Двухсотлетний человек

«Двухсотлетний человек» (англ. The Bicentennial Man) — фантастическая повесть Айзека Азимова 1976 года. Вошла в одноимённый авторский сборник того же года. В 1993 году совместно Робертом Силвербергом была расширена в роман «Позитронный человек», экранизированный в 1999 году.

Цитаты

править
  •  

Эндрю <…> никогда ещё не стоял рядом с умирающим, но ему было известно, что это процесс, в ходе которого люди перестают функционировать, — непроизвольное и необратимое демонтирование.

 

Andrew <…> had never been at the side of someone dying before, but he knew it was the human way of ceasing to function. It was an involuntary and irreversible dismantling, and Andrew did not know what to say that might be appropriate. He could only remain standing, absolutely silent, absolutely motionless.

  •  

— Изменения необратимы. Мне осталось жить год — немногим больше, немногим меньше. Но до своего двухсотлетия я доживу. Я поддался слабости и позволил себе такую отсрочку.
— Но оно того не стоит… Эндрю, ты дурак!
— Если в результате я обрету человечность, дело более чем стоит того. А если нет, кончится тщетная борьба, и это тоже стоит того.

 

“Too much damage was done. I have a year to live more or less. I will last through the two-hundredth anniversary of my construction. I was weak enough to arrange that.”
“How can it be worth it? Andrew, you’re a fool.”
“If it brings me humanity, that will be worth it. If it doesn’t, it will bring an end to striving and that will be worth it, too.”

  •  

Удивительно, как этот последний поступок овладел воображением мира. Всё, что Эндрю делал прежде, не поколебало предрассудки. Но когда он принял смерть, лишь бы стать человеком, отвергнуть такую великую жертву оказалось невозможным.

 

It was odd how that last deed caught the imagination of the world.

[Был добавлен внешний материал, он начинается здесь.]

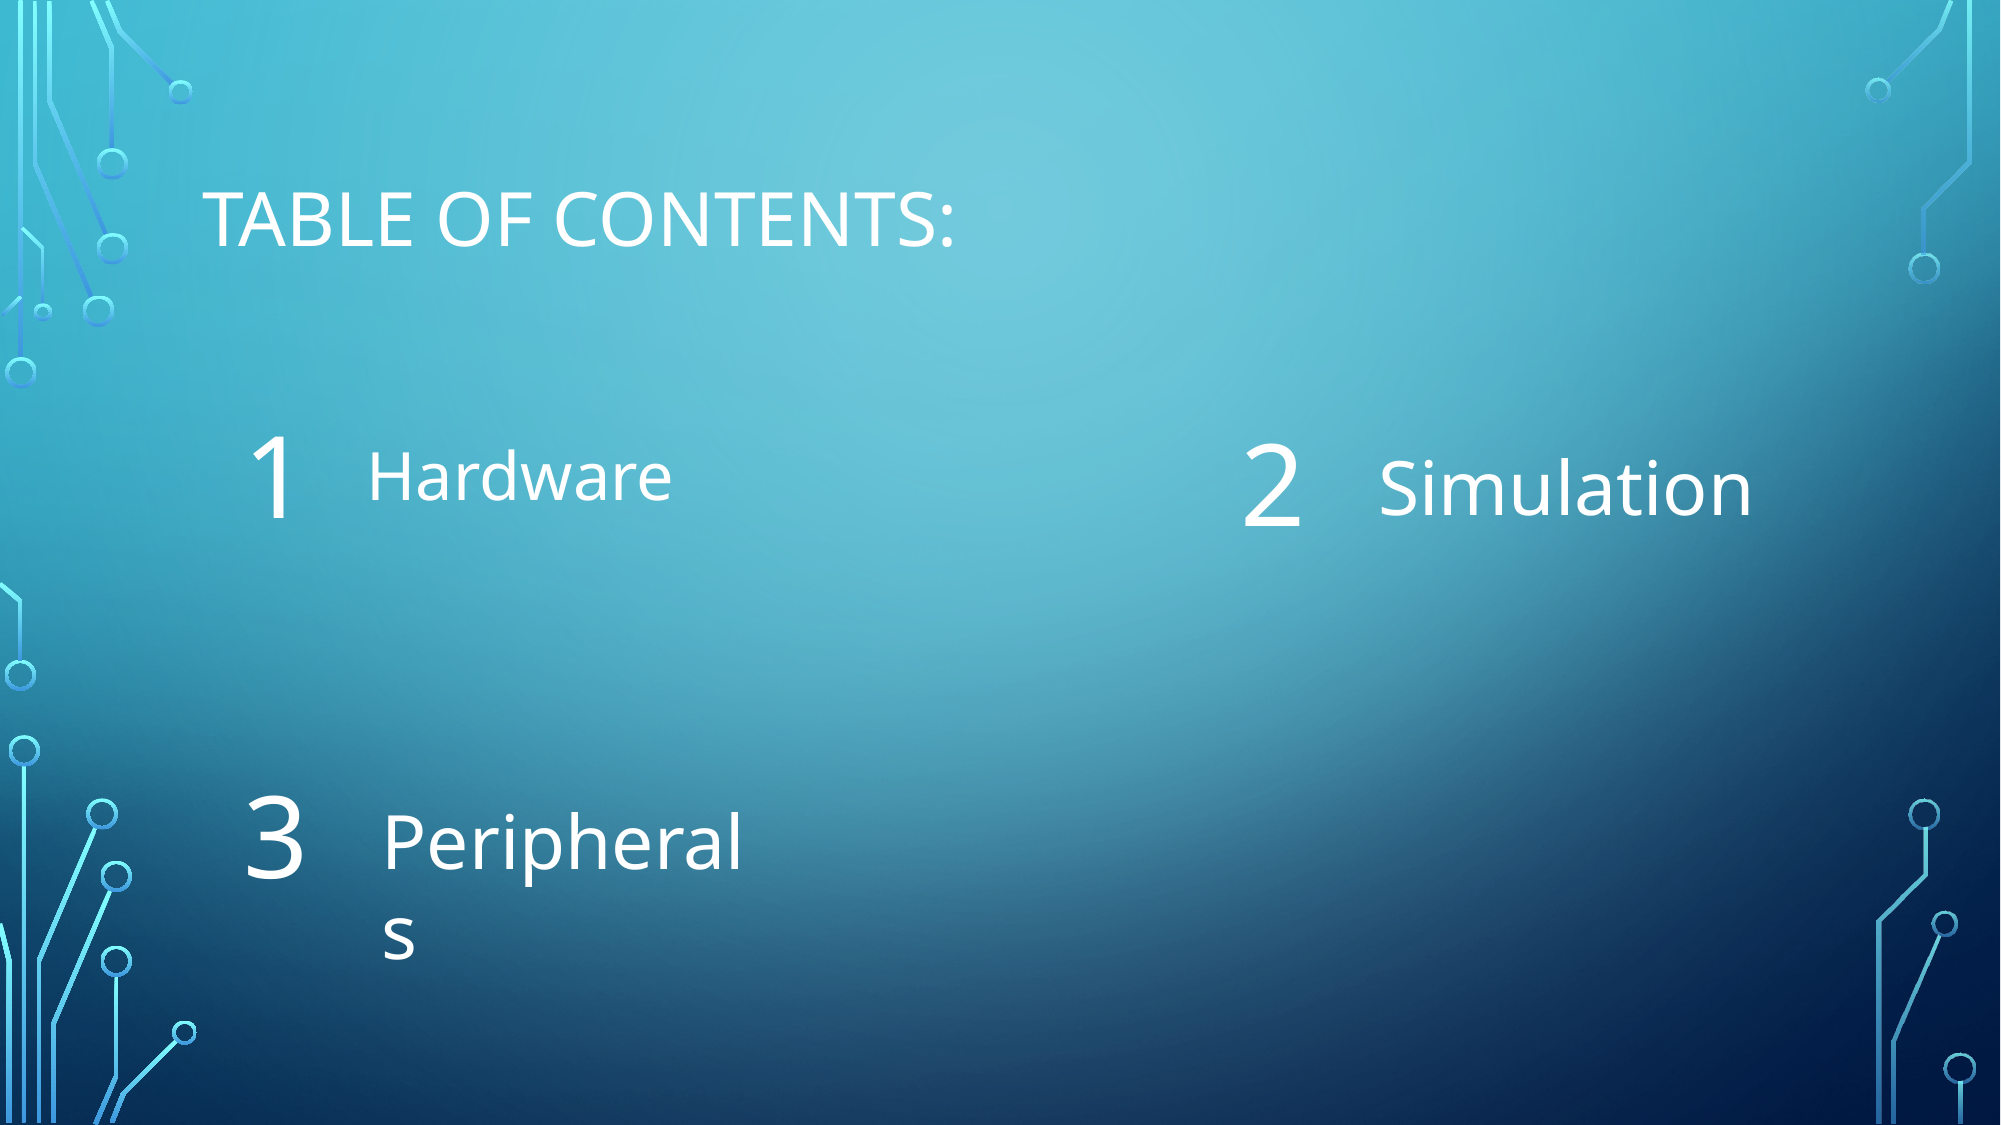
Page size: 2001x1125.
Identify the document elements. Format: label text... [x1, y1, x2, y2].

All that Andrew had done before had not swayed them. But he had finally accepted even death to be human, and the sacrifice was too great to be rejected.

  •  

Эндрю лежал в постели, и его мысли медленно угасали.
Он отчаянно старался овладеть ими. Человек! Он — человек! Ему хотелось, чтобы это было его последней мыслью. Он хотел распасться… умереть с ней.

 

Andrew’s thoughts were slowly fading as he lay in bed. Desperately he seized at them. Man! He was a man!
He wanted that to be his last thought. He wanted to dissolve— die with that.

Перевод

править

И. Г. Гурова, 1994

О повести

править

Айзек Азимов

править
  •  

«Двухсотлетний человек» — самая моя любимая и, как мне кажется, лучшая история о роботах. Меня терзает ужасное подозрение, что я так и не смогу превзойти её и больше никогда не напишу серьёзного рассказа о роботах. — предисловие к разделу «Две критические точки»

 

Of all the robot stories I ever wrote, "The Bicentennial Man" is my favorite and, I think, the best. In fact, I have a dreadful feeling that I might not care to top it and will never write another serious robot story.

  — сб. «Совершенный робот», 1982
  •  

Этот рассказ можно назвать скорее философским, чем реалистичным. Что такого имеет человек, чему может позавидовать робот, — каким его физическим или интеллектуальным качествам? Ни один разумный робот не захочет иметь столь ненадежное, слабое тело или станет завидовать тому, что человек не в состоянии выжить при малейших переменах в окружающей среде, или тому, что он нуждается во сне, способен совершать глупейшие ошибки, подвержен инфекционным и прочим болезням или становится беспомощным из-за собственных эмоций.
Скорее робот позавидует умению человека любить и дружить, его неуёмному любопытству, желанию экспериментировать. Однако я полагаю, что робот, мечтающий стать человеком, довольно скоро сообразит, что больше всего ему хочется понять (но как раз этого ему понять не дано), что такое чувство юмора, присущее нам, людям.

 

“The Bicentennial Man”. <…> That story, however, was more philosophical than realistic. What is there about a human being that a robot might properly envy—what human physical or mental characteristic? No sensible robot would envy human fragility, or human incapacity to withstand mild changes in the environment, or human need for sleep, or aptitude for the trivial mistake, or tendency to infectious and degenerative disease, or incapacitation through illogical storms of emotion.
He might, more properly, envy the human capacity for friendship and love, his wide-ranging curiosity, his eagerness for experience. I would like to suggest, though, that a robot who yearned for humanity might well find that what he would most want to understand, and most frustratingly fail to understand, would be the human sense of humor.

  «Чувство юмора» (The Sense of Humor), 1988
  •  

Я недавно перечитал его и поразился, насколько он был лучше среднего уровня моих произведений.

 

I reread it recently and marveled at how much better it was than the general run of my writing.